Book review - Drawing From Line To Life

Book - Drawing From Line To LifeINTRODUCTION

Painting and drawing skills are often required if you want to create realistic looking art. While it's possible to create a lot of realistic objects in photoshop using some basic skills and practice, it often doesn't go beyond creating human made objects. However to draw or paint people, animals or nature you need to take your skills to a much higher level.

In this review I will be reviewing a book called Drawing from line to life that tries to teach you how to draw with graphite pencil. It's wonderful to be able to create lifelike drawings and it's a great foundation for taking your skills one step higher, which is painting.

You can make the choice to draw on paper or you can decide to buy a tablet and use that to draw with Photoshop, the choice is all up to you.,

Drawing From Life to Line is one of many books dedicated to pencil drawing. Let's have a look at what this book has to offer.



Mike Sibley
The author MIke Sibley was born in 1948 in the Essex country village of Orsett, England and attended the Manchester College of Art & Design at the age of 18, followed by the Leeds College of Art & Design. In 1980 Mike became a professional artist.
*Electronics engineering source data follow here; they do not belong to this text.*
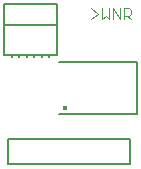
<source format=gto>
G75*
%MOIN*%
%OFA0B0*%
%FSLAX25Y25*%
%IPPOS*%
%LPD*%
%AMOC8*
5,1,8,0,0,1.08239X$1,22.5*
%
%ADD10C,0.00300*%
%ADD11C,0.00500*%
%ADD12C,0.01761*%
D10*
X0043139Y0051244D02*
X0045566Y0053064D01*
X0043139Y0054884D01*
X0046764Y0054884D02*
X0046764Y0051244D01*
X0047978Y0052457D01*
X0049191Y0051244D01*
X0049191Y0054884D01*
X0050389Y0054884D02*
X0052816Y0051244D01*
X0052816Y0054884D01*
X0054015Y0054884D02*
X0055835Y0054884D01*
X0056441Y0054277D01*
X0056441Y0053064D01*
X0055835Y0052457D01*
X0054015Y0052457D01*
X0054015Y0051244D02*
X0054015Y0054884D01*
X0055228Y0052457D02*
X0056441Y0051244D01*
X0050389Y0051244D02*
X0050389Y0054884D01*
D11*
X0055996Y0002942D02*
X0015406Y0002942D01*
X0015406Y0011446D01*
X0055996Y0011446D01*
X0055996Y0002942D01*
X0058540Y0019768D02*
X0032556Y0019768D01*
X0032556Y0037091D02*
X0058540Y0037091D01*
X0058540Y0019768D01*
X0031676Y0039266D02*
X0029176Y0039266D01*
X0026676Y0039266D01*
X0026676Y0038816D01*
X0026676Y0039266D02*
X0024176Y0039266D01*
X0024176Y0038816D01*
X0024176Y0039266D02*
X0021676Y0039266D01*
X0021676Y0038816D01*
X0021676Y0039266D02*
X0019176Y0039266D01*
X0016676Y0039266D01*
X0014176Y0039266D01*
X0014176Y0049266D01*
X0031676Y0049266D01*
X0031676Y0039266D01*
X0029176Y0039266D02*
X0029176Y0038816D01*
X0019176Y0038816D02*
X0019176Y0039266D01*
X0016676Y0039266D02*
X0016676Y0038816D01*
X0014176Y0049266D02*
X0014176Y0056266D01*
X0031676Y0056266D01*
X0031676Y0049266D01*
D12*
X0034525Y0021737D03*
M02*

</source>
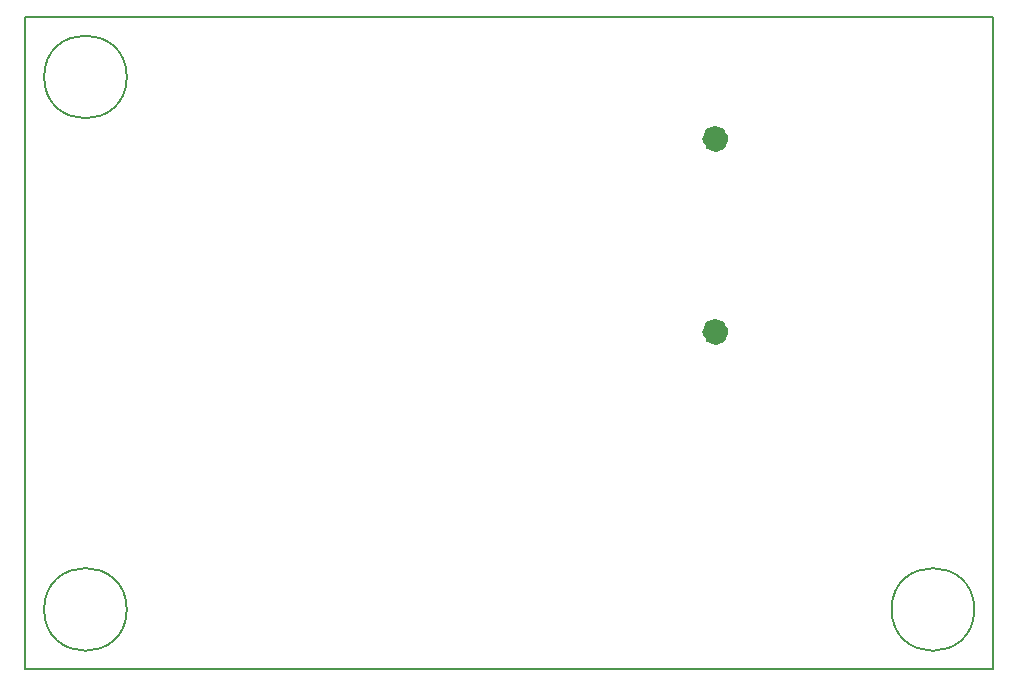
<source format=gbr>
%TF.GenerationSoftware,KiCad,Pcbnew,7.0.7*%
%TF.CreationDate,2023-10-22T22:24:02+02:00*%
%TF.ProjectId,SAE_four_manip_triac,5341455f-666f-4757-925f-6d616e69705f,rev?*%
%TF.SameCoordinates,Original*%
%TF.FileFunction,Profile,NP*%
%FSLAX46Y46*%
G04 Gerber Fmt 4.6, Leading zero omitted, Abs format (unit mm)*
G04 Created by KiCad (PCBNEW 7.0.7) date 2023-10-22 22:24:02*
%MOMM*%
%LPD*%
G01*
G04 APERTURE LIST*
%TA.AperFunction,Profile*%
%ADD10C,0.200000*%
%TD*%
%TA.AperFunction,Profile*%
%ADD11C,1.125000*%
%TD*%
G04 APERTURE END LIST*
D10*
X129230000Y-109220000D02*
G75*
G03*
X129230000Y-109220000I-3500000J0D01*
G01*
X57475000Y-109220000D02*
G75*
G03*
X57475000Y-109220000I-3500000J0D01*
G01*
X48895000Y-59055000D02*
X130810000Y-59055000D01*
X130810000Y-114300000D01*
X48895000Y-114300000D01*
X48895000Y-59055000D01*
X57475000Y-64135000D02*
G75*
G03*
X57475000Y-64135000I-3500000J0D01*
G01*
%TO.C,J4*%
D11*
X107877500Y-85725000D02*
G75*
G03*
X107877500Y-85725000I-562500J0D01*
G01*
%TO.C,J1*%
X107877500Y-69385000D02*
G75*
G03*
X107877500Y-69385000I-562500J0D01*
G01*
%TD*%
M02*

</source>
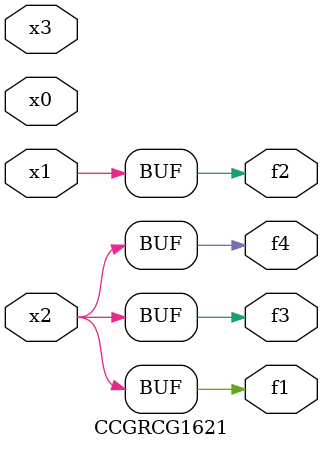
<source format=v>
module CCGRCG1621(
	input x0, x1, x2, x3,
	output f1, f2, f3, f4
);
	assign f1 = x2;
	assign f2 = x1;
	assign f3 = x2;
	assign f4 = x2;
endmodule

</source>
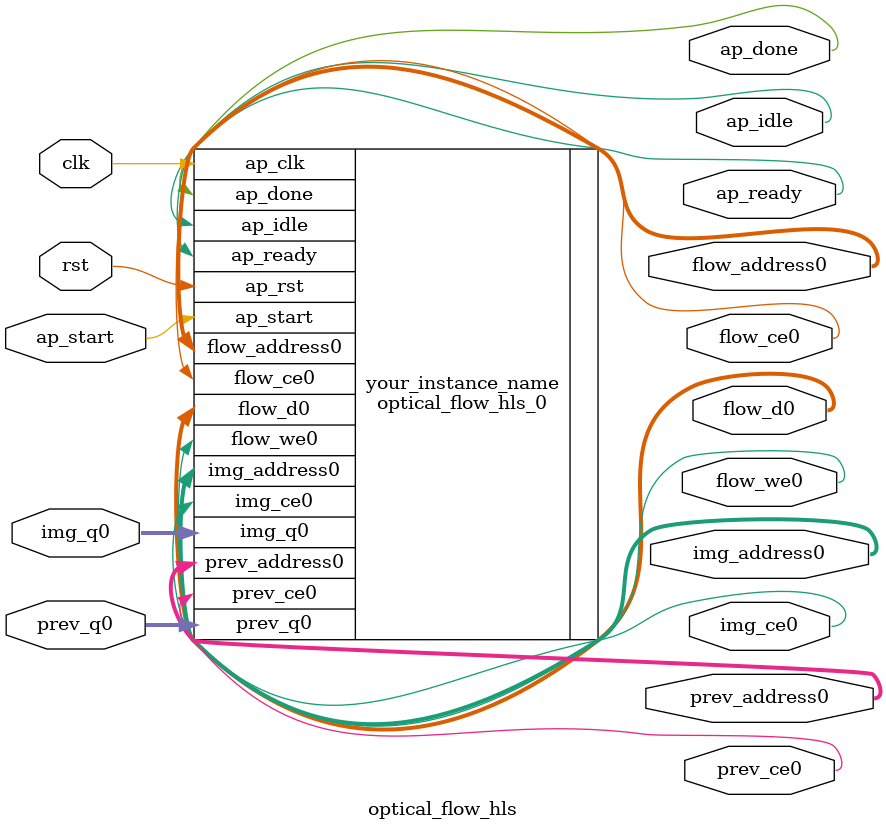
<source format=sv>
module optical_flow_hls(
output wire flow_ce0
,output wire flow_we0
,output wire img_ce0
,output wire prev_ce0
,input wire clk
,input wire rst
,input wire ap_start
,output wire ap_done
,output wire ap_idle
,output wire ap_ready
,output wire [10 : 0] flow_address0
,output wire [31 : 0] flow_d0
,output wire [9 : 0] img_address0
,input wire [31 : 0] img_q0
,output wire [9 : 0] prev_address0
,input wire [31 : 0] prev_q0
);

optical_flow_hls_0 your_instance_name (
  .flow_ce0(flow_ce0),            // output wire flow_ce0
  .flow_we0(flow_we0),            // output wire flow_we0
  .img_ce0(img_ce0),              // output wire img_ce0
  .prev_ce0(prev_ce0),            // output wire prev_ce0
  .ap_clk(clk),                // input wire ap_clk
  .ap_rst(rst),                // input wire ap_rst
  .ap_start(ap_start),            // input wire ap_start
  .ap_done(ap_done),              // output wire ap_done
  .ap_idle(ap_idle),              // output wire ap_idle
  .ap_ready(ap_ready),            // output wire ap_ready
  .flow_address0(flow_address0),  // output wire [10 : 0] flow_address0
  .flow_d0(flow_d0),              // output wire [31 : 0] flow_d0
  .img_address0(img_address0),    // output wire [9 : 0] img_address0
  .img_q0(img_q0),                // input wire [31 : 0] img_q0
  .prev_address0(prev_address0),  // output wire [9 : 0] prev_address0
  .prev_q0(prev_q0)              //  input wire [31 : 0] prev_q0
);
endmodule
</source>
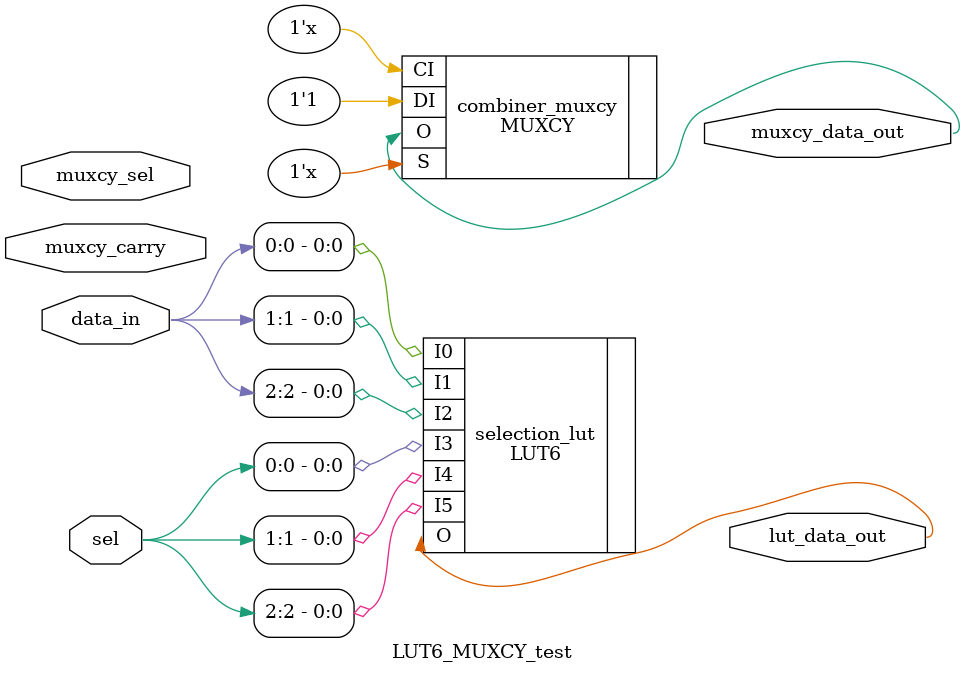
<source format=v>
module LUT6_MUXCY_test (
	input  [2:0]  data_in,
	input  [2:0]  sel,
	input         muxcy_sel,
	input         muxcy_carry,
	output 		  muxcy_data_out,
	output        lut_data_out);

	LUT6 #(.INIT (64'h0000000F003355FF)) selection_lut (
			.I0 	(data_in[0]), 
			.I1 	(data_in[1]), 
			.I2     (data_in[2]),
			.I3     (sel[0]),
			.I4     (sel[1]),
			.I5     (sel[2]),
			.O      (lut_data_out)); 


	MUXCY combiner_muxcy ( 
		   .DI      (1'b1),
		   .CI      (muxcy_carry[2]),                     
		   .S       (muxcy_sel[3]),
		   .O       (muxcy_data_out)) ;


endmodule



</source>
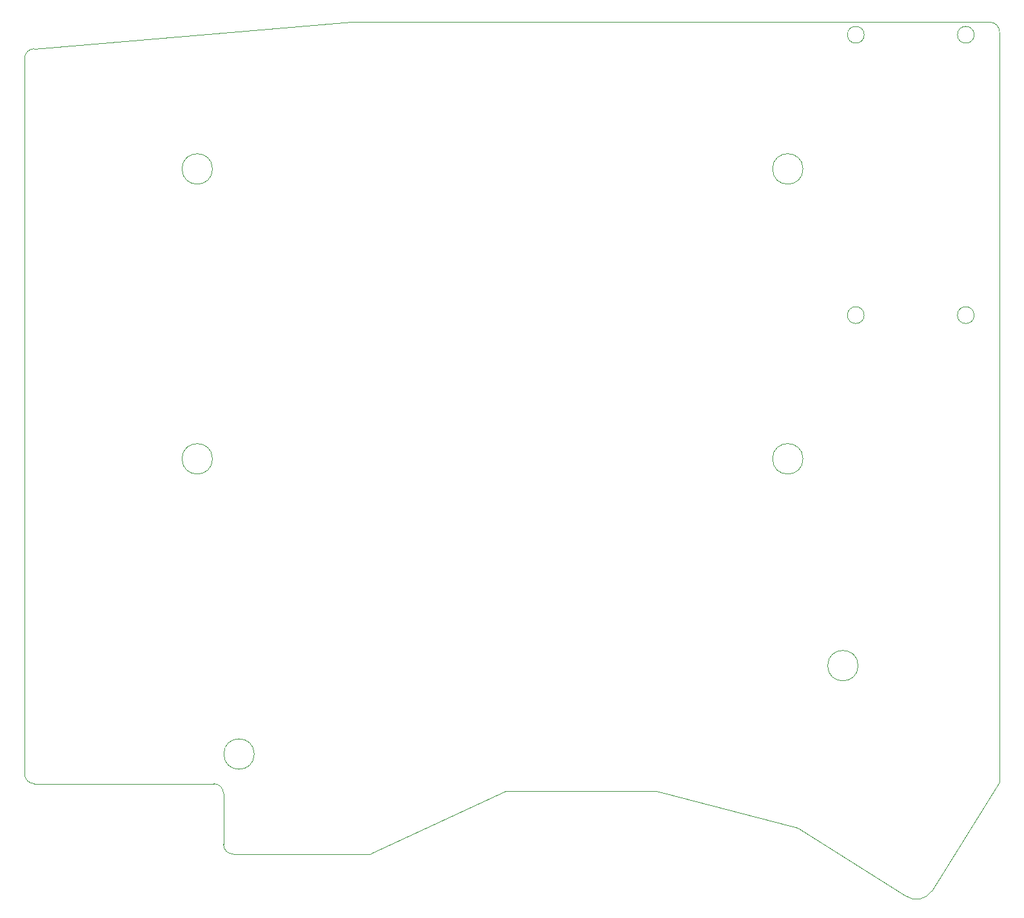
<source format=gm1>
%TF.GenerationSoftware,KiCad,Pcbnew,5.99.0-unknown-5f3c67bd2b~134~ubuntu20.04.1*%
%TF.CreationDate,2021-09-28T13:01:48+02:00*%
%TF.ProjectId,knuckle-pad,6b6e7563-6b6c-4652-9d70-61642e6b6963,rev?*%
%TF.SameCoordinates,Original*%
%TF.FileFunction,Profile,NP*%
%FSLAX46Y46*%
G04 Gerber Fmt 4.6, Leading zero omitted, Abs format (unit mm)*
G04 Created by KiCad (PCBNEW 5.99.0-unknown-5f3c67bd2b~134~ubuntu20.04.1) date 2021-09-28 13:01:48*
%MOMM*%
%LPD*%
G01*
G04 APERTURE LIST*
%TA.AperFunction,Profile*%
%ADD10C,0.050000*%
%TD*%
G04 APERTURE END LIST*
D10*
X108661200Y-143129000D02*
X126619000Y-143129000D01*
X82575400Y-133883400D02*
X106121200Y-133883400D01*
X208026002Y-33781998D02*
G75*
G02*
X209296000Y-35128200I-38102J-1308100D01*
G01*
X81280000Y-132613400D02*
X81280000Y-38557200D01*
X209296000Y-35128200D02*
X209296000Y-133705600D01*
X126619000Y-143129000D02*
X126873000Y-143002000D01*
X81280000Y-38557200D02*
G75*
G02*
X82550000Y-37287200I1270000J0D01*
G01*
X183483000Y-53086000D02*
G75*
G03*
X183483000Y-53086000I-2000000J0D01*
G01*
X126873000Y-143002000D02*
X144399000Y-134874000D01*
X205959992Y-72300008D02*
G75*
G03*
X205959992Y-72300008I-1100000J0D01*
G01*
X182753000Y-139700000D02*
X196981221Y-148634894D01*
X124200000Y-33782000D02*
X82550000Y-37287200D01*
X196981221Y-148634894D02*
G75*
G03*
X200406000Y-147955000I1392780J1949893D01*
G01*
X105949500Y-91186000D02*
G75*
G03*
X105949500Y-91186000I-2000000J0D01*
G01*
X164211000Y-134874000D02*
X182753000Y-139700000D01*
X187198000Y-33782000D02*
X208026000Y-33782000D01*
X124200000Y-33782000D02*
X187198000Y-33782000D01*
X190722000Y-118364000D02*
G75*
G03*
X190722000Y-118364000I-2000000J0D01*
G01*
X205959992Y-35449993D02*
G75*
G03*
X205959992Y-35449993I-1100000J0D01*
G01*
X111435900Y-129984500D02*
G75*
G03*
X111435900Y-129984500I-2000000J0D01*
G01*
X106121200Y-133883400D02*
G75*
G02*
X107391200Y-135153400I0J-1270000D01*
G01*
X200406000Y-147955000D02*
X209296000Y-133705600D01*
X183483000Y-91186000D02*
G75*
G03*
X183483000Y-91186000I-2000000J0D01*
G01*
X191516002Y-72300008D02*
G75*
G03*
X191516002Y-72300008I-1100000J0D01*
G01*
X107391200Y-135153400D02*
X107391200Y-141859000D01*
X144399000Y-134874000D02*
X164211000Y-134874000D01*
X108661200Y-143129000D02*
G75*
G02*
X107391200Y-141859000I0J1270000D01*
G01*
X191516002Y-35450000D02*
G75*
G03*
X191516002Y-35450000I-1100000J0D01*
G01*
X105949500Y-53086000D02*
G75*
G03*
X105949500Y-53086000I-2000000J0D01*
G01*
X82575400Y-133883400D02*
G75*
G02*
X81280000Y-132613400I0J1295654D01*
G01*
M02*

</source>
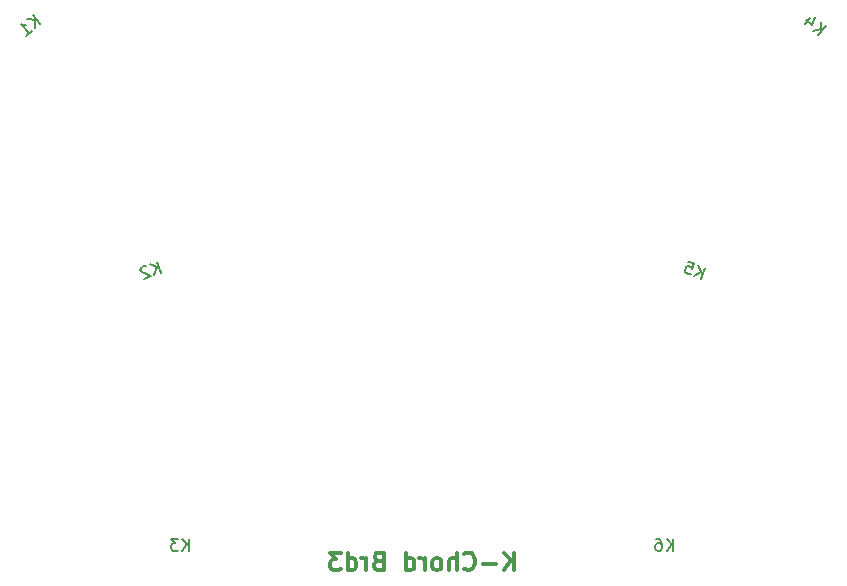
<source format=gbr>
G04 #@! TF.GenerationSoftware,KiCad,Pcbnew,(5.1.2)-2*
G04 #@! TF.CreationDate,2019-07-07T18:02:28+10:00*
G04 #@! TF.ProjectId,Center_Micro,43656e74-6572-45f4-9d69-63726f2e6b69,rev?*
G04 #@! TF.SameCoordinates,Original*
G04 #@! TF.FileFunction,Legend,Bot*
G04 #@! TF.FilePolarity,Positive*
%FSLAX46Y46*%
G04 Gerber Fmt 4.6, Leading zero omitted, Abs format (unit mm)*
G04 Created by KiCad (PCBNEW (5.1.2)-2) date 2019-07-07 18:02:28*
%MOMM*%
%LPD*%
G04 APERTURE LIST*
%ADD10C,0.300000*%
%ADD11C,0.200000*%
G04 APERTURE END LIST*
D10*
X157750000Y-93428571D02*
X157750000Y-91928571D01*
X156892857Y-93428571D02*
X157535714Y-92571428D01*
X156892857Y-91928571D02*
X157750000Y-92785714D01*
X156250000Y-92857142D02*
X155107142Y-92857142D01*
X153535714Y-93285714D02*
X153607142Y-93357142D01*
X153821428Y-93428571D01*
X153964285Y-93428571D01*
X154178571Y-93357142D01*
X154321428Y-93214285D01*
X154392857Y-93071428D01*
X154464285Y-92785714D01*
X154464285Y-92571428D01*
X154392857Y-92285714D01*
X154321428Y-92142857D01*
X154178571Y-92000000D01*
X153964285Y-91928571D01*
X153821428Y-91928571D01*
X153607142Y-92000000D01*
X153535714Y-92071428D01*
X152892857Y-93428571D02*
X152892857Y-91928571D01*
X152250000Y-93428571D02*
X152250000Y-92642857D01*
X152321428Y-92500000D01*
X152464285Y-92428571D01*
X152678571Y-92428571D01*
X152821428Y-92500000D01*
X152892857Y-92571428D01*
X151321428Y-93428571D02*
X151464285Y-93357142D01*
X151535714Y-93285714D01*
X151607142Y-93142857D01*
X151607142Y-92714285D01*
X151535714Y-92571428D01*
X151464285Y-92500000D01*
X151321428Y-92428571D01*
X151107142Y-92428571D01*
X150964285Y-92500000D01*
X150892857Y-92571428D01*
X150821428Y-92714285D01*
X150821428Y-93142857D01*
X150892857Y-93285714D01*
X150964285Y-93357142D01*
X151107142Y-93428571D01*
X151321428Y-93428571D01*
X150178571Y-93428571D02*
X150178571Y-92428571D01*
X150178571Y-92714285D02*
X150107142Y-92571428D01*
X150035714Y-92500000D01*
X149892857Y-92428571D01*
X149750000Y-92428571D01*
X148607142Y-93428571D02*
X148607142Y-91928571D01*
X148607142Y-93357142D02*
X148750000Y-93428571D01*
X149035714Y-93428571D01*
X149178571Y-93357142D01*
X149250000Y-93285714D01*
X149321428Y-93142857D01*
X149321428Y-92714285D01*
X149250000Y-92571428D01*
X149178571Y-92500000D01*
X149035714Y-92428571D01*
X148750000Y-92428571D01*
X148607142Y-92500000D01*
X146250000Y-92642857D02*
X146035714Y-92714285D01*
X145964285Y-92785714D01*
X145892857Y-92928571D01*
X145892857Y-93142857D01*
X145964285Y-93285714D01*
X146035714Y-93357142D01*
X146178571Y-93428571D01*
X146750000Y-93428571D01*
X146750000Y-91928571D01*
X146250000Y-91928571D01*
X146107142Y-92000000D01*
X146035714Y-92071428D01*
X145964285Y-92214285D01*
X145964285Y-92357142D01*
X146035714Y-92500000D01*
X146107142Y-92571428D01*
X146250000Y-92642857D01*
X146750000Y-92642857D01*
X145250000Y-93428571D02*
X145250000Y-92428571D01*
X145250000Y-92714285D02*
X145178571Y-92571428D01*
X145107142Y-92500000D01*
X144964285Y-92428571D01*
X144821428Y-92428571D01*
X143678571Y-93428571D02*
X143678571Y-91928571D01*
X143678571Y-93357142D02*
X143821428Y-93428571D01*
X144107142Y-93428571D01*
X144250000Y-93357142D01*
X144321428Y-93285714D01*
X144392857Y-93142857D01*
X144392857Y-92714285D01*
X144321428Y-92571428D01*
X144250000Y-92500000D01*
X144107142Y-92428571D01*
X143821428Y-92428571D01*
X143678571Y-92500000D01*
X143107142Y-91928571D02*
X142178571Y-91928571D01*
X142678571Y-92500000D01*
X142464285Y-92500000D01*
X142321428Y-92571428D01*
X142250000Y-92642857D01*
X142178571Y-92785714D01*
X142178571Y-93142857D01*
X142250000Y-93285714D01*
X142321428Y-93357142D01*
X142464285Y-93428571D01*
X142892857Y-93428571D01*
X143035714Y-93357142D01*
X143107142Y-93285714D01*
D11*
X117631755Y-47179885D02*
X116988968Y-46413840D01*
X117194015Y-47547192D02*
X117155013Y-46833972D01*
X116551228Y-46781148D02*
X117356275Y-46851580D01*
X116464449Y-48159371D02*
X116902189Y-47792064D01*
X116683319Y-47975717D02*
X116040532Y-47209673D01*
X116205315Y-47257890D01*
X116339489Y-47269629D01*
X116443055Y-47244889D01*
X127825149Y-68230248D02*
X127483128Y-67290555D01*
X127288181Y-68425688D02*
X127495467Y-67742141D01*
X126946161Y-67485996D02*
X127678568Y-67827523D01*
X126620756Y-67705783D02*
X126559722Y-67677323D01*
X126453941Y-67665149D01*
X126230205Y-67746582D01*
X126156997Y-67823903D01*
X126128536Y-67884937D01*
X126116363Y-67990718D01*
X126148936Y-68080213D01*
X126242543Y-68198168D01*
X126974950Y-68539695D01*
X126393236Y-68751422D01*
X130238095Y-91770380D02*
X130238095Y-90770380D01*
X129666666Y-91770380D02*
X130095238Y-91198952D01*
X129666666Y-90770380D02*
X130238095Y-91341809D01*
X129333333Y-90770380D02*
X128714285Y-90770380D01*
X129047619Y-91151333D01*
X128904761Y-91151333D01*
X128809523Y-91198952D01*
X128761904Y-91246571D01*
X128714285Y-91341809D01*
X128714285Y-91579904D01*
X128761904Y-91675142D01*
X128809523Y-91722761D01*
X128904761Y-91770380D01*
X129190476Y-91770380D01*
X129285714Y-91722761D01*
X129333333Y-91675142D01*
X183499071Y-48128762D02*
X184141859Y-47362717D01*
X183061332Y-47761455D02*
X183756944Y-47599195D01*
X183704119Y-46995410D02*
X183774552Y-47800457D01*
X182833247Y-46699798D02*
X182404722Y-47210494D01*
X183260510Y-46561016D02*
X182983768Y-47261235D01*
X182509550Y-46863319D01*
X173562016Y-68735135D02*
X173904036Y-67795442D01*
X173025049Y-68539695D02*
X173623214Y-68149308D01*
X173367069Y-67600002D02*
X173708596Y-68332410D01*
X172516871Y-67290555D02*
X172964343Y-67453422D01*
X172846224Y-67917182D01*
X172817763Y-67856148D01*
X172744555Y-67778827D01*
X172520819Y-67697394D01*
X172415038Y-67709568D01*
X172354004Y-67738028D01*
X172276683Y-67811236D01*
X172195250Y-68034972D01*
X172207424Y-68140754D01*
X172235884Y-68201788D01*
X172309092Y-68279108D01*
X172532829Y-68360541D01*
X172638610Y-68348368D01*
X172699644Y-68319907D01*
X171238095Y-91770380D02*
X171238095Y-90770380D01*
X170666666Y-91770380D02*
X171095238Y-91198952D01*
X170666666Y-90770380D02*
X171238095Y-91341809D01*
X169809523Y-90770380D02*
X170000000Y-90770380D01*
X170095238Y-90818000D01*
X170142857Y-90865619D01*
X170238095Y-91008476D01*
X170285714Y-91198952D01*
X170285714Y-91579904D01*
X170238095Y-91675142D01*
X170190476Y-91722761D01*
X170095238Y-91770380D01*
X169904761Y-91770380D01*
X169809523Y-91722761D01*
X169761904Y-91675142D01*
X169714285Y-91579904D01*
X169714285Y-91341809D01*
X169761904Y-91246571D01*
X169809523Y-91198952D01*
X169904761Y-91151333D01*
X170095238Y-91151333D01*
X170190476Y-91198952D01*
X170238095Y-91246571D01*
X170285714Y-91341809D01*
M02*

</source>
The book contains 24 chapters, spread over 287 pages:

1. From LIne to Life Explained
2. The Tools I Use
3. Line Drawing
4. Tone Drawing
5. Erasing Techniques
6. Blending and Layering
7. Indenting
8. Step-by-Step One - Charlotte
9. Fooling the Brain - Part One
10. Working With Photos
11. Negative Drawing
12. Perspective
13. Light and Shade
14. Fooling the Brain - Part Two
15. Transfer Methods
16. Preparation
17. Step-by-Step Two - Clarrie the Cat
18. Drawing Ellipses
19. Drawing Textures
20. Drawing Reflections
21. Drawing Foliage
22. Drawing Hair
23. Drawing Features
24. Step-by-Step Three - Putting It All Together

The book is well illustrated with over 650 illustrations of high quality. The index in the back of the book is 5 pages long.
The binding of the book is very strong so you won't risk losing pages, pages for which semi-glossy paper was used.

Sample page
(more samples can be found here)

Sample Page




The problem with a lot of drawing books is that the author is often more concerned about showing his art than showing how he did it. In Drawing From Life to Line I never get that impression. Everything in the book is explained in great detail and pretty much all pages have at least 2 or 3 illustrations.

The book starts with a friendly introduction by the author, after which he continues to explain in almost 20 pages which tools he uses. I think that's a great way to start a book. I'm one of those people who really believes that it's Drawing With A Pencilimportant to start with the proper tools and to know how to use them. This is something that one should focus on from the beginning and not at a later stage. It creates the right foundation to transfer your ideas onto paper or like in Photoshop to create a digital representation of what you have in mind.

The author continues with chapters about drawing lines, tone, how to erase, blend, layer and indent, all of which I think are proper subjects to prepare beginners for what's ahead.
Again, like with the basic tools it's important to handle the basic techniques first. The whole idea is that you shouldn't be distracted too much about how to use the tools when you're actually ready to draw, because the focus should be on the art, not on the struggle with the tools and basic techniques. I'm a strong believer of just sitting down for a few weeks and practice nothing but drawing lines and tone, over and over again, while at the same time trying to out which tools or basic techniques you prefer most. So I believe the author has made a good start by focusing on the basics first, not just in a few pages, but 45 pages in total, which really think will benefit any beginners in the long run.

But it doesn't stop with 45 pages; in the rest of the book tens of pages are dedicated to subjects like light & shade, perspective, textures, ellipses, etc.etc, all covered in great detail. I think that word pretty much covers the content of the book; detail. Not only the detail when it comes to written text, but also the detail in the drawings and additional technical illustrations, which makes a reader confident that he's getting the right guidance.



Drawing From Life to Line is a well written book by someone who cares more about helping people how to draw, then using this medium for bragging rights, which is sadly the case with many drawing books. The book is well organized and illustrated and offers tons of information. The illustrations, and there are many, are of a high quality, which leaves any potential buyer little doubt that the author has excellent drawing skills.

Lunacore highly recommends Drawing From Life to Line.

Feel free to visit SIBLEYFINART.COM for more information.


Note: MIke Sibley is Blu-Tackalso reseller of a Bostik product called Blu-Tack (hard to get in some parts of the world) which was developed to hang up posters, but it also turns out to be a great eraser for graphite pencill drawings as shows in the related tutorial on Mike's web site. I'm using the product myself and it works really well for erasing, especially small areas.